| 127 Views
Langkanya Gas LPG di Lumbung Energi: Ironi yang Menyesakkan

Oleh : Oktavia
Di negeri yang digadang-gadang sebagai lumbung energi, rakyatnya justru menghirup udara penuh keresahan. Gas LPG 3 kg yang menjadi tumpuan hidup kaum kecil kini langka bak barang antik. Sejak kebijakan larangan penjualan di pengecer diterapkan per 1 Februari 2025, antrean di pangkalan resmi kian mengular. Pedagang kecil yang bergantung pada gas subsidi harus merogoh kocek lebih dalam atau bahkan menghentikan usaha mereka. Hebat, bukan? Negara penghasil gas terbesar malah membuat rakyatnya berburu tabung kosong! (MPR.go.id)

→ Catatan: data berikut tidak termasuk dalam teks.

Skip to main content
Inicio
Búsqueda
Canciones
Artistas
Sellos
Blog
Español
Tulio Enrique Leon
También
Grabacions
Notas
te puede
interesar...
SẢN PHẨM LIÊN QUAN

Krisis ini bukan soal ketersediaan gas semata, tapi cerminan carut-marut tata kelola energi. LPG subsidi sering kali tak tepat sasaran, lebih banyak dinikmati oleh mereka yang sejatinya mampu. Sementara itu, distribusi tidak transparan dan permainan mafia gas makin menjadi. Ah, kita memang jago membuat kebijakan setengah matang yang akhirnya hanya memperpanjang derita rakyat kecil. Alih-alih memberantas penyimpangan di tingkat atas, pemerintah lebih senang menutup akses rakyat bawah yang sudah sekarat.
Islam mengajarkan bahwa sumber daya alam adalah amanah, bukan milik segelintir elit. Rasulullah ﷺ bersabda, "Kaum Muslimin berserikat dalam tiga hal: air, padang rumput, dan api" (HR. Abu Dawud). Gas, sebagai bagian dari "api", seharusnya dikelola untuk kepentingan umat, bukan diperjualbelikan dengan sistem yang menyengsarakan. Sayangnya, keserakahan dan kebijakan yang jauh dari prinsip keadilan menjadikan rakyat hanya kebagian remah-remah dari sumber daya yang sejatinya milik mereka sendiri (Jurnal Hamfara).
Lantas, apa solusinya? Pemerintah harus memastikan distribusi LPG subsidi tepat sasaran dengan sistem digital yang transparan, bukan malah membuat kebijakan dadakan yang membingungkan. Mafia energi harus diberantas hingga ke akar-akarnya, bukan sekadar wacana di podium. Selain itu, perlu diversifikasi energi agar rakyat tidak bergantung sepenuhnya pada LPG. Pengembangan biogas berbasis rumah tangga atau energi alternatif lain harus dipercepat, bukan sekadar janji kampanye yang terlupakan setelah pemilu (Suara Islam).
Sebuah negeri kaya energi seharusnya mampu menjamin kesejahteraan rakyatnya, bukan membuat mereka hidup dalam antrean dan ketidakpastian. Saatnya kembali pada prinsip keadilan dan pengelolaan amanah dengan benar. Jangan sampai kita dikenang sebagai generasi yang gagal mengelola anugerah, tapi sukses menciptakan ironi. Sebab, di balik tabung gas yang kosong, ada perut-perut yang tetap harus diisi.